## Selected extract:

BEGIN

    So Thank You,
    Emily Laye

    1. Hey Emily…won’t you visit here again? I know that I can speak for everyone who visits this blog (especially the adults) that your courage to write out all that’s going on in your head (and in your school)…and to see those negative voices as what they are…just voices…well, the truth is, girl…you can teach us a thing or two.

      I’m so grateful for your presence in this world! Rock on!

  2. Hello Molly,
    I just want to say that I find your words to be inspiring and what you’re doing with GOTR is phenomenal. Your genuine passion for the girls and your program is very evident, and I see pieces of that in me. I’m currently trying to start up my own after-school girls’ fitness program, and I figured who better to get advice from then the person who has been around the block (literally- quite a few times, I’m sure).

    Any words of wisdom or resources that you are willing to share would be greatly appreciated.

    From one girl with a vision to another.



    1. GOTR is such a insperation to me. It helps me express myself, plug in a positive cord and be positive, to run a 5k, and just be a girl!

      Your Fan,


  3. Hi Molly!
    GOTR is such an incredible program. Congrats on all you’ve done. Is there appetite to expand more in Canada?

  4. Hi Molly-

    I’m a GOTR coach. I was a coach in NC for 2 seasons and moved to FL and am now on my 3 season here. I love the program! I love what it does for girls!

    I wanted to share a story. One special girl was in my 5th grade class last year. She is spunky, athletic, funny and smart. She did both seasons and not only found herself and stayed true to who she is, but she also fell in love with running.

    At the end of the year last year we did a biography project on someone who had an influence on each student’s life. She chose you. In her report she shared how you overcame challenges and how that was something she admired, how you made positive choices and how she knew that she could to, how you set goals and how she already had goals in mind that she wanted to reach.

    She gained so many things from the program and just one of those things is the love of running. She loves running so much that she has completed several 5ks and also a 10k and was training for a half-marathon as a sixth grader. No words can express how proud I am of her.

END

## Explore the material:
1: According to the GOTR blog comments, what was the girl from the fifth-grade class training for as a sixth grader?
2: Carry the GOTR blog comments on from the point where they stop.
These chart analysis items are not needed.

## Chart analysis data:
BEGIN

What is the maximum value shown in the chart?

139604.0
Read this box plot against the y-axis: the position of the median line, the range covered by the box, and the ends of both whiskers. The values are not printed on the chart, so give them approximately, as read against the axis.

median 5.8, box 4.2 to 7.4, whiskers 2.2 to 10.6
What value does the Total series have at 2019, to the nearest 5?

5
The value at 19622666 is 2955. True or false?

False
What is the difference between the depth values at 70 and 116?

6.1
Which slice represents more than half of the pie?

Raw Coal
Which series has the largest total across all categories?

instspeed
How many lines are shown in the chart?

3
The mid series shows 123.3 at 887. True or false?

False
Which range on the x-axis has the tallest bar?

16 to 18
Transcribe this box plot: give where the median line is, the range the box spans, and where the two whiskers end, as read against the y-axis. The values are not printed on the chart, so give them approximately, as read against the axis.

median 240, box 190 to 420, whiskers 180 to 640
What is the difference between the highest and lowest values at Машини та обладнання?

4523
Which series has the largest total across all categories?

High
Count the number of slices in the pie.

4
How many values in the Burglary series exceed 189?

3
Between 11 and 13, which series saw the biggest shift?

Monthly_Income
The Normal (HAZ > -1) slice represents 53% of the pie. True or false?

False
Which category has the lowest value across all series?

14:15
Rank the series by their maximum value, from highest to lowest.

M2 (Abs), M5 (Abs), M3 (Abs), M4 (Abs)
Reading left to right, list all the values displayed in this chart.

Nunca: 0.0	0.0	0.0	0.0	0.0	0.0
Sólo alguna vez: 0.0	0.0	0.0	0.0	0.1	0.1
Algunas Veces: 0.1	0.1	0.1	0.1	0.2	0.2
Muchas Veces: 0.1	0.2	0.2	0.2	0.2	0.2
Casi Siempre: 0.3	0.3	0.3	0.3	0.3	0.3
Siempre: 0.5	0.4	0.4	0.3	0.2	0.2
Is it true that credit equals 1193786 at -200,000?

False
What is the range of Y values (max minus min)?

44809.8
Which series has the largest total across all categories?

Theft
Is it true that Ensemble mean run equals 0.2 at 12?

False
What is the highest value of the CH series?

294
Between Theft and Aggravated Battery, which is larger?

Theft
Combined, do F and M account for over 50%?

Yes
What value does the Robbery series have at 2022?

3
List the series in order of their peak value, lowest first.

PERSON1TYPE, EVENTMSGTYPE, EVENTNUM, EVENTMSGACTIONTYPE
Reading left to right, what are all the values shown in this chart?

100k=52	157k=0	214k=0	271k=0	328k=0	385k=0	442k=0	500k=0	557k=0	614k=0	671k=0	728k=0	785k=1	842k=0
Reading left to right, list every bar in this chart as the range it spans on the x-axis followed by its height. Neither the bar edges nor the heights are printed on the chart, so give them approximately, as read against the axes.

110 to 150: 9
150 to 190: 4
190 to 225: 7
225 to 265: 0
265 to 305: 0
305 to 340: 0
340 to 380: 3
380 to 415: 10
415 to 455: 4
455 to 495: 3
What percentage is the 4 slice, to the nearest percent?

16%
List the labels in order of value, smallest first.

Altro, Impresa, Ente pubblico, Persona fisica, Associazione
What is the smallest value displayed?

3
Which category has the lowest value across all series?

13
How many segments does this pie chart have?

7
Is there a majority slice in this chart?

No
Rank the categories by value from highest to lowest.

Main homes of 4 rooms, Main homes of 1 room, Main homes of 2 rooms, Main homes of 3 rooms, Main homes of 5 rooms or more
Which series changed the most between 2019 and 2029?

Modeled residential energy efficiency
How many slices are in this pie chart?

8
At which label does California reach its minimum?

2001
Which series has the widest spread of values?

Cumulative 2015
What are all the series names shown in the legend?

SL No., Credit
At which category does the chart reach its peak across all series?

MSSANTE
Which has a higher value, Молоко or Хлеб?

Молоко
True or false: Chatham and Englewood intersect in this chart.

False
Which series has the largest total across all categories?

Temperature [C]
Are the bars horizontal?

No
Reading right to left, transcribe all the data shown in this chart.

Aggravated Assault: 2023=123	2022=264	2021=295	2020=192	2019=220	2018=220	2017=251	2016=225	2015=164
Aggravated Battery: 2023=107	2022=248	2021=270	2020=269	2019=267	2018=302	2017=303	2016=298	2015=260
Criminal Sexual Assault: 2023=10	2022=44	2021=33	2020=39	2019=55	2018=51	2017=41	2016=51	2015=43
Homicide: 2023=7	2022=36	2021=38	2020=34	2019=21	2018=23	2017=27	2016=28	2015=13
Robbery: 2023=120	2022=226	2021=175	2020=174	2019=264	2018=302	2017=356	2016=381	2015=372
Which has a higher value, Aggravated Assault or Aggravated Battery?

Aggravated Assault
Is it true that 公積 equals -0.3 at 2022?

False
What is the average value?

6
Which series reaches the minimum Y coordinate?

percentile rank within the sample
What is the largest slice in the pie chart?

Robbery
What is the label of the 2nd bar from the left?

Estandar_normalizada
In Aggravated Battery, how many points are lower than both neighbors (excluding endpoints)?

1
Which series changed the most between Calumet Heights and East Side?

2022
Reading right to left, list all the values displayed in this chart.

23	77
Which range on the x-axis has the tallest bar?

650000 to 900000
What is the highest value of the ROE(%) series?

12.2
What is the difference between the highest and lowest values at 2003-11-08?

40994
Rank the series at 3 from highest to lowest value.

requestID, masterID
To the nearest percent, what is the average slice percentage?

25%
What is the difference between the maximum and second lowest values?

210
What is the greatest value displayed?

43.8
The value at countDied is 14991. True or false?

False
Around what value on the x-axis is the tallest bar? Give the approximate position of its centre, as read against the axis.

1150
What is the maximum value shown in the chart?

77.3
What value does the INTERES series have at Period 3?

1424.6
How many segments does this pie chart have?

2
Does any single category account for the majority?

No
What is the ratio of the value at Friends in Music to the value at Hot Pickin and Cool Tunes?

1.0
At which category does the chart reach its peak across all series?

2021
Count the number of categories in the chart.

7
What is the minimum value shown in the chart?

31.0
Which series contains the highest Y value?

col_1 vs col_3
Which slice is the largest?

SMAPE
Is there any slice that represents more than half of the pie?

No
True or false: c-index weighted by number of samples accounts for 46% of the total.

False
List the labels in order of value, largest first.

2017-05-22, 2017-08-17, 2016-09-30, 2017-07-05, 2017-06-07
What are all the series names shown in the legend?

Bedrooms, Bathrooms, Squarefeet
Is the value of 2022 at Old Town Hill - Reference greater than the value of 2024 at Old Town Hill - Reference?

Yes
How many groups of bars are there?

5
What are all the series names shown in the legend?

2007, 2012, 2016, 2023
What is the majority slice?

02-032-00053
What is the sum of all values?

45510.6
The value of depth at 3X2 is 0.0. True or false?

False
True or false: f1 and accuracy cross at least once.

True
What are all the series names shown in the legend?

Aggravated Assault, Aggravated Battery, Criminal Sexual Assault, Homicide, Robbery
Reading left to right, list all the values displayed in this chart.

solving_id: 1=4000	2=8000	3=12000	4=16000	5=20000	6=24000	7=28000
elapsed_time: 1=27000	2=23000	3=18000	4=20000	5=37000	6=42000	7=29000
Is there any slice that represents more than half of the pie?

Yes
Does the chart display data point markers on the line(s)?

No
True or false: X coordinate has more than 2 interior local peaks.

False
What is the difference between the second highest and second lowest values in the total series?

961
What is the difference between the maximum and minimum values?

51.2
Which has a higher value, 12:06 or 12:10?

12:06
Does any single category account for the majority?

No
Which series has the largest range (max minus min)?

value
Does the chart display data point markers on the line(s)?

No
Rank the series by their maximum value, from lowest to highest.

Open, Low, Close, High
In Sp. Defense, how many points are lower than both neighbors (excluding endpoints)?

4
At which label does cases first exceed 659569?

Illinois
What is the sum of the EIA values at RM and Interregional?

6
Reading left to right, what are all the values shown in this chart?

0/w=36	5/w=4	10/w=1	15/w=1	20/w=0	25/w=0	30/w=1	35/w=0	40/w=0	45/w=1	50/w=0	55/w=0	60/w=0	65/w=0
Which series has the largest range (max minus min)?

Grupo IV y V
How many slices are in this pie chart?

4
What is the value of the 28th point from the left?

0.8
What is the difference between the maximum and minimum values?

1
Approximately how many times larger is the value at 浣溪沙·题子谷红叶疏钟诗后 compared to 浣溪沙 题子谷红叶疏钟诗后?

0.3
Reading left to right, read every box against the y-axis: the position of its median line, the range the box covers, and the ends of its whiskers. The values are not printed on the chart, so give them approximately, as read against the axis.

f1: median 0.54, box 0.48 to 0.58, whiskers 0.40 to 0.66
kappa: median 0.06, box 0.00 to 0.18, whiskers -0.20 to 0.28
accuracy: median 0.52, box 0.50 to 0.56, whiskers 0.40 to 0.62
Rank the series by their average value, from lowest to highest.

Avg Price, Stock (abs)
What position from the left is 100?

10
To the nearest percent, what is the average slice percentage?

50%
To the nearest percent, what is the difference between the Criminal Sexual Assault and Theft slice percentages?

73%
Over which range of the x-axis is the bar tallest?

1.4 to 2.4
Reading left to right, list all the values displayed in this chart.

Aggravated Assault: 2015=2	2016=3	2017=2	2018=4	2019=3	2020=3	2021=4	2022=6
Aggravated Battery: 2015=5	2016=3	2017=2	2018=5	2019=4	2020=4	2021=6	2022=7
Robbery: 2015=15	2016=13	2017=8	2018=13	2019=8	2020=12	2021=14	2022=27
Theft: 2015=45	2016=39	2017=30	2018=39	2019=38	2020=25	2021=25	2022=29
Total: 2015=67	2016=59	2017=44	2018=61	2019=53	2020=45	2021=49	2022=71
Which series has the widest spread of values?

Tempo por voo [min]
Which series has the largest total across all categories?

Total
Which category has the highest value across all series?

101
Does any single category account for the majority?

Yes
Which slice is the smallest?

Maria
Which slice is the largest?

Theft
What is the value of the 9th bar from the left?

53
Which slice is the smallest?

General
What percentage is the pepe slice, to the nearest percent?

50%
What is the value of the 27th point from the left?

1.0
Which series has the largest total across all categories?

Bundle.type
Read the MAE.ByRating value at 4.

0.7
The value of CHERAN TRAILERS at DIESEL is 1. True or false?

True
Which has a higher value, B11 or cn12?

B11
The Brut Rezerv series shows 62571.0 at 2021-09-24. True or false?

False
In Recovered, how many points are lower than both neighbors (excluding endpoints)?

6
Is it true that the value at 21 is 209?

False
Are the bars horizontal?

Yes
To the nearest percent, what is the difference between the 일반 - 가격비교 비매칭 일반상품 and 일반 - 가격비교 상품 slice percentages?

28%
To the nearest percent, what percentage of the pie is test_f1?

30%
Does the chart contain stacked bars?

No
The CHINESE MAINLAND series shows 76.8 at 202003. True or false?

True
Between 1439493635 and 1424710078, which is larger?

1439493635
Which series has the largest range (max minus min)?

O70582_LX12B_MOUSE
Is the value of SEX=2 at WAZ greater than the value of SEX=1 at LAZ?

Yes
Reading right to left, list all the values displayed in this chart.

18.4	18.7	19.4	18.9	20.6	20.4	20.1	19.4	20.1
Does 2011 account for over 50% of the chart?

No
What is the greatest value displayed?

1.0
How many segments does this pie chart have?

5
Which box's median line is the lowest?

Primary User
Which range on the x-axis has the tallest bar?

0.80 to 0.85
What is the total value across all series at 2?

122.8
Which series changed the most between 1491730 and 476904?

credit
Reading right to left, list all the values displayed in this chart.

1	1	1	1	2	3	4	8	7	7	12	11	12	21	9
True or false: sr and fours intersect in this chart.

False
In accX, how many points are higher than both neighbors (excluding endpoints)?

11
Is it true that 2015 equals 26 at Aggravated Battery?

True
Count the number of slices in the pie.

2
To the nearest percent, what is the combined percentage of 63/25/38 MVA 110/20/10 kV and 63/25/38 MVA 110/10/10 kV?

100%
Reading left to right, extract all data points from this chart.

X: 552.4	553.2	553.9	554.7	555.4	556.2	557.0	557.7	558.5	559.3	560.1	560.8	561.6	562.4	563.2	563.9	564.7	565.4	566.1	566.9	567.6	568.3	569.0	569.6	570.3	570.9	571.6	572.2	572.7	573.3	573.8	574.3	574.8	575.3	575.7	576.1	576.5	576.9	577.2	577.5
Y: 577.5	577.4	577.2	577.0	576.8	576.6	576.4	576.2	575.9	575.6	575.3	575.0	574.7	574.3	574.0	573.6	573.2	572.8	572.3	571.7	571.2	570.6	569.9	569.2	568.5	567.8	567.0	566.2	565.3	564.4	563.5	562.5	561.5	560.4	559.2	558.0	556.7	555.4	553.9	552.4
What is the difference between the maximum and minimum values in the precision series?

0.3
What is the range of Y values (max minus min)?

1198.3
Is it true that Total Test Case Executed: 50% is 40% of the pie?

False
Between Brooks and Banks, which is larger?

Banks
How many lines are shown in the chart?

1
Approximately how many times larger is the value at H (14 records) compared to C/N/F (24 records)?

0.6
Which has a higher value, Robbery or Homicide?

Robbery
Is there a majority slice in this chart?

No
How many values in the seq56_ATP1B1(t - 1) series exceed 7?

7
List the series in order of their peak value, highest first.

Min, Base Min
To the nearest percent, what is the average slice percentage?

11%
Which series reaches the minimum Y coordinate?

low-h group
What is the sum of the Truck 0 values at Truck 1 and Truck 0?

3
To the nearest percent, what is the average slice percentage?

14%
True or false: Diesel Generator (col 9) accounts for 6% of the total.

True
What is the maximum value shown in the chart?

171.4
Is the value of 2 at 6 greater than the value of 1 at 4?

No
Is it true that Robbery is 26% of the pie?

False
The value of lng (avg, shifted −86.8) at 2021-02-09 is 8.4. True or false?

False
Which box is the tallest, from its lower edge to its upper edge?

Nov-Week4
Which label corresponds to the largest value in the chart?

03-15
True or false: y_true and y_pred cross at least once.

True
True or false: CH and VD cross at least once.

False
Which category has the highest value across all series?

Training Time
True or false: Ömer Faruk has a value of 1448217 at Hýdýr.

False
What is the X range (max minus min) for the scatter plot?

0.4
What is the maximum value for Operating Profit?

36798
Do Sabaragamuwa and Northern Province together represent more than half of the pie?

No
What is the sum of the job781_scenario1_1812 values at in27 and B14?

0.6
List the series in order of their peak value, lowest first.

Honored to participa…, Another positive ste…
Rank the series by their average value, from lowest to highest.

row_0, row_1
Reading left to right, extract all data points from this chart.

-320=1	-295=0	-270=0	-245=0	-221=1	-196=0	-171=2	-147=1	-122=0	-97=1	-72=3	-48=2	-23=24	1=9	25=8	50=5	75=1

END

## Task-by-task outputs:
1: A half-marathon.

2:
    Unfortunately, this past Saturday when she was working on her 13th mile she was hit by a car. She is now in a medically induced coma trying to recover from a brain injury. My heart is broken for her and I feel helpless. I just wanted to share her story, not for the sadness but for the strength of the GOTR community. Any positive thoughts that you can send her would be so appreciative because you are a role model for her and you have influenced and impacted her life for the better.

    Thanks for reading!

  5. in girls on the run i have learned to not gossip, and tell myself i can do the most impossible things. Moll, for this, you are my idol. i hope i can be a girls on the run coach like you on day. thank you for making a program like this.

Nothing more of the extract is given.